**Required action**
Using the listing that follows, filter out every line lacking the string "party" and return the rest.

**Given records**
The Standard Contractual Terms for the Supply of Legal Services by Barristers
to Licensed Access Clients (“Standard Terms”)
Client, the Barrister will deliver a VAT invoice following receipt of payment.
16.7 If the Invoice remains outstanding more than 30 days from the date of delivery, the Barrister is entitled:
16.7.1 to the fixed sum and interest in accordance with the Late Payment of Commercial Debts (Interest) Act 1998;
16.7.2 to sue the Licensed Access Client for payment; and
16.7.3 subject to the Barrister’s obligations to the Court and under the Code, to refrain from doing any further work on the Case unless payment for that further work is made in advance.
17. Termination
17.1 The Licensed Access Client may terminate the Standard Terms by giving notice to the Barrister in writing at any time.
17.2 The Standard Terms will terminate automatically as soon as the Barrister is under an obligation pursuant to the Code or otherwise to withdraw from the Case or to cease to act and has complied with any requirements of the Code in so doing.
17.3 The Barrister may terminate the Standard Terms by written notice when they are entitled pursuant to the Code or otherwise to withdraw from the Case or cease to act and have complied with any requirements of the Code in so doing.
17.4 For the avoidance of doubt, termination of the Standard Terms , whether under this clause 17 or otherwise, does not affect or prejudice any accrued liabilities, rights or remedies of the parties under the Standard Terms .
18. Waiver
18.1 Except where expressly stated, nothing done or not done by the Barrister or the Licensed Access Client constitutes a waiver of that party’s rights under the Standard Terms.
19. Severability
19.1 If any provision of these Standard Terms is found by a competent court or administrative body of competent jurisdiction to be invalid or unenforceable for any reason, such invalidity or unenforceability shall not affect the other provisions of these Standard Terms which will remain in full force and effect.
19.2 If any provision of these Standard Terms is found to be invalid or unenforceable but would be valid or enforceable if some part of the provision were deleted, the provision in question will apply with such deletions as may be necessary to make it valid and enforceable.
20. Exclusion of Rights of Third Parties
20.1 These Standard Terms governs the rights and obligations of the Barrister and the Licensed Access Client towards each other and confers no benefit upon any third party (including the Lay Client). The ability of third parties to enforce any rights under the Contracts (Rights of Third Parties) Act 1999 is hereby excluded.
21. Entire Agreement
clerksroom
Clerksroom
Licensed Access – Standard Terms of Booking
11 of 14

**Exercise result**
18.1 Except where expressly stated, nothing done or not done by the Barrister or the Licensed Access Client constitutes a waiver of that party’s rights under the Standard Terms.
20.1 These Standard Terms governs the rights and obligations of the Barrister and the Licensed Access Client towards each other and confers no benefit upon any third party (including the Lay Client). The ability of third parties to enforce any rights under the Contracts (Rights of Third Parties) Act 1999 is hereby excluded.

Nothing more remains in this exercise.